The negatives of the images he produced show an image of a bearded man on the cloth, which could not be seen with the naked eye.
Pia’s photographic negatives quickly convinced some people that it was an authentic artefact of Jesus Christ. Others say that it is actually a medieval fake.
Since then, there have been a number of scientific tests, including infrared spectroscopy, ultraviolet fluorescence, and X-ray analysis, which were conducted on the shroud to study its composition and the mysterious nature of the image.
To help resolve this issue, there were repeated requests to date the shroud using radiocarbon dating.

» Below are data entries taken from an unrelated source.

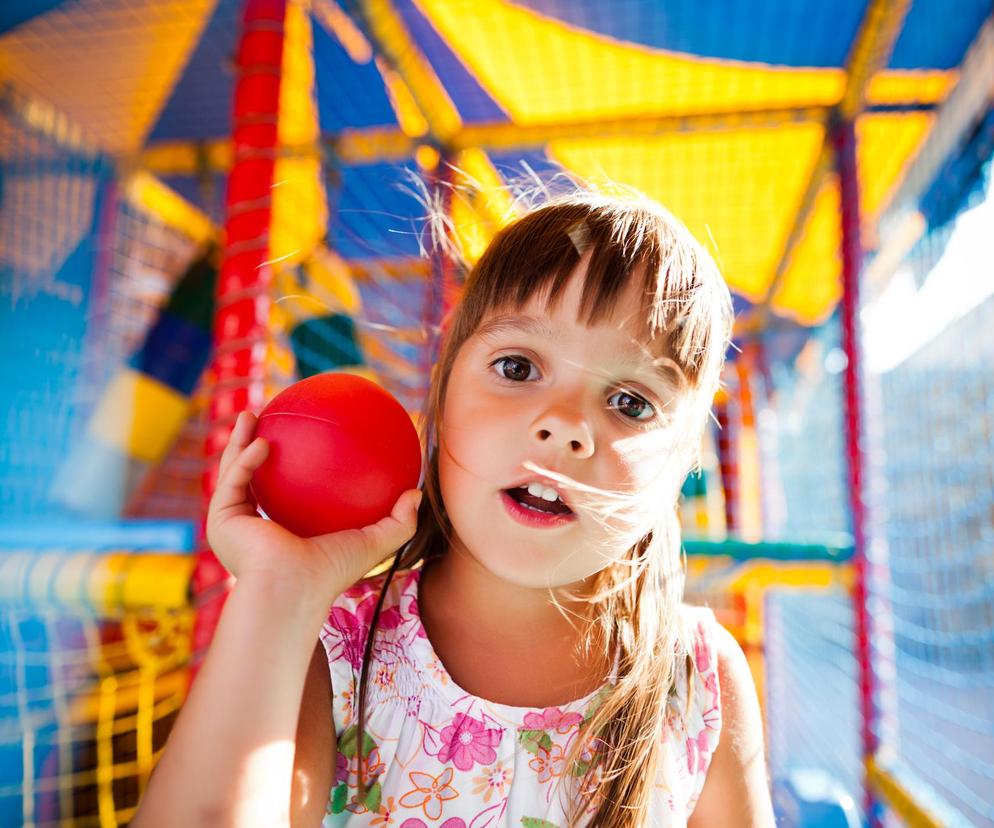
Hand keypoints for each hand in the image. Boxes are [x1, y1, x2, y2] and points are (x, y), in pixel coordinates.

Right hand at [206, 411, 421, 601]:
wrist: (293, 589)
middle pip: (251, 478)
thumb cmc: (331, 571)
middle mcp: (253, 529)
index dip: (287, 468)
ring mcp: (233, 524)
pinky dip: (246, 459)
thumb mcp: (373, 542)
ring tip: (251, 413)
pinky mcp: (220, 520)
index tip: (300, 439)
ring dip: (238, 441)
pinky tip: (262, 440)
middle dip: (254, 445)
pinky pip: (234, 480)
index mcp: (281, 534)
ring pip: (232, 472)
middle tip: (270, 419)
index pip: (282, 496)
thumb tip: (416, 494)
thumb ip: (398, 521)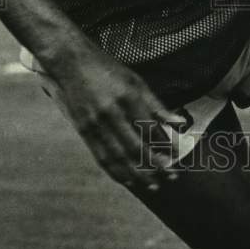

The first and most notable took place in 1988. Three laboratories, the University of Oxford in the UK, the University of Arizona in the USA, and the Swiss Federal Institute of Technology in Zurich, all used accelerator mass spectrometry (AMS).
When the results came out, they agreed the shroud was from the 13th or 14th century, specifically between 1260 and AD 1390.
Such a discrepancy contrasted with the 1st century AD that would be required if it really originated from the time of Jesus.
As a result, many became convinced it was a medieval fake.
However, archaeology is rarely that simple. These findings have been challenged by some scholars.
They argued the tested samples did not represent the whole cloth and noted the shroud suffered severe damage in a fire in 1532, which caused burn marks and water damage.
It led some to suggest heat might have changed the carbon levels and affected dating results.
Others say the samples came from patches used to repair the shroud during the Middle Ages.
If true, the samples were contaminated and do not tell us the original date of the shroud.
In addition, pollen grains on the shroud have been studied with some researchers saying there is evidence that native pollen from the Jerusalem area in the artefact, which supports its Middle Eastern origin.
Therefore, researchers suggested other dating methods could be used for the shroud, such as analysis of vanillin decay in the linen fibers, which might show it is much older than the radiocarbon tests indicate.
Today, the Shroud of Turin is seldom shown to the public. The last major display was in 2015, which attracted millions of pilgrims and tourists to Turin.
Whether the shroud is real is still still debated by scholars.